Elle pose ses mains sur mes bras, plante ses yeux dans les miens et déclare visiblement excessivement mal à l'aise :

-"Non Keefe écoute, laisse moi finir. Quand j'ai vu Alice se rapprocher de toi j'étais jalouse et ça rendait Fitz en colère. Et quand j'ai compris qu'il s'éloignait de moi pour ne pas me regarder bouillir de jalousie et d'incompréhension j'ai réaliser qu'il représentait beaucoup pour moi.
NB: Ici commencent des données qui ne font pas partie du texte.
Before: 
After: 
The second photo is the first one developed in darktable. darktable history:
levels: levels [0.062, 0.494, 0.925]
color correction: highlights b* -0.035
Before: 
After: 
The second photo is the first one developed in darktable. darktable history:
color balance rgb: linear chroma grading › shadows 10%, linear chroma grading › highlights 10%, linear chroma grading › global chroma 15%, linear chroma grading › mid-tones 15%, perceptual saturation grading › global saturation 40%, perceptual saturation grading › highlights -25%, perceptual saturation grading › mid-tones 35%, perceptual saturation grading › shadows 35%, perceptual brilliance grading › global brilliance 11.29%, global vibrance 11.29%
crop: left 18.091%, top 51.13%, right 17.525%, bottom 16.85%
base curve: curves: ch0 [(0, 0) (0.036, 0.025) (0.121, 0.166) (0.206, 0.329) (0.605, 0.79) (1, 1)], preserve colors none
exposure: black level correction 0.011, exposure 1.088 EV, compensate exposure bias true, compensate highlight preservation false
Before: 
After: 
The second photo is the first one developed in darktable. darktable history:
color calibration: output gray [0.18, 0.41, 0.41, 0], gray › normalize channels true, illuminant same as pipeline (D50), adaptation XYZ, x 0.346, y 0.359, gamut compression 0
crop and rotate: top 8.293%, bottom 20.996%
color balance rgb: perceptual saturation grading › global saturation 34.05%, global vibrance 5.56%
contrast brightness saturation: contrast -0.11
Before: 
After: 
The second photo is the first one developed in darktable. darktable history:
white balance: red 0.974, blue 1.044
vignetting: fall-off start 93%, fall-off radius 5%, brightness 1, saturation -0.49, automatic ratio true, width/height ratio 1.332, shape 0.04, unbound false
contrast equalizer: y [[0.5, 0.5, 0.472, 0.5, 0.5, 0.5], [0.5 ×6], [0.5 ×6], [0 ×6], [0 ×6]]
Mais je ne peux m'empêcher de me dire qu'il est possible que j'ai encore un minime ressentiment pour toi et... Je suis désolé."

Je suis choqué. De son honnêteté. De ces sentiments qu'elle ne comprend pas et moi non plus.

Comment sommes-nous censé se sortir de cette situation ?

Il faut que je lui prouve qu'ils n'y a rien de plus que de l'amitié entre nous. Absolument rien.

-"Il faut que tu en sois sûre."

Ses yeux sont voilés de honte et de questions.

-"Sûre de quoi ?"

Je prends une grande inspiration et déclare :

-"Que ce n'est qu'une passade. C'est normal de douter de ces sentiments mais je te promets que ce n'est rien."

Elle sourie devant mon obstination et ses joues deviennent de plus en plus rouges :

-"Ne me dis pas que tu penses à..."

Je pose rapidement mes lèvres sur les siennes pour la faire taire alors qu'elle ouvre de grands yeux étonnés.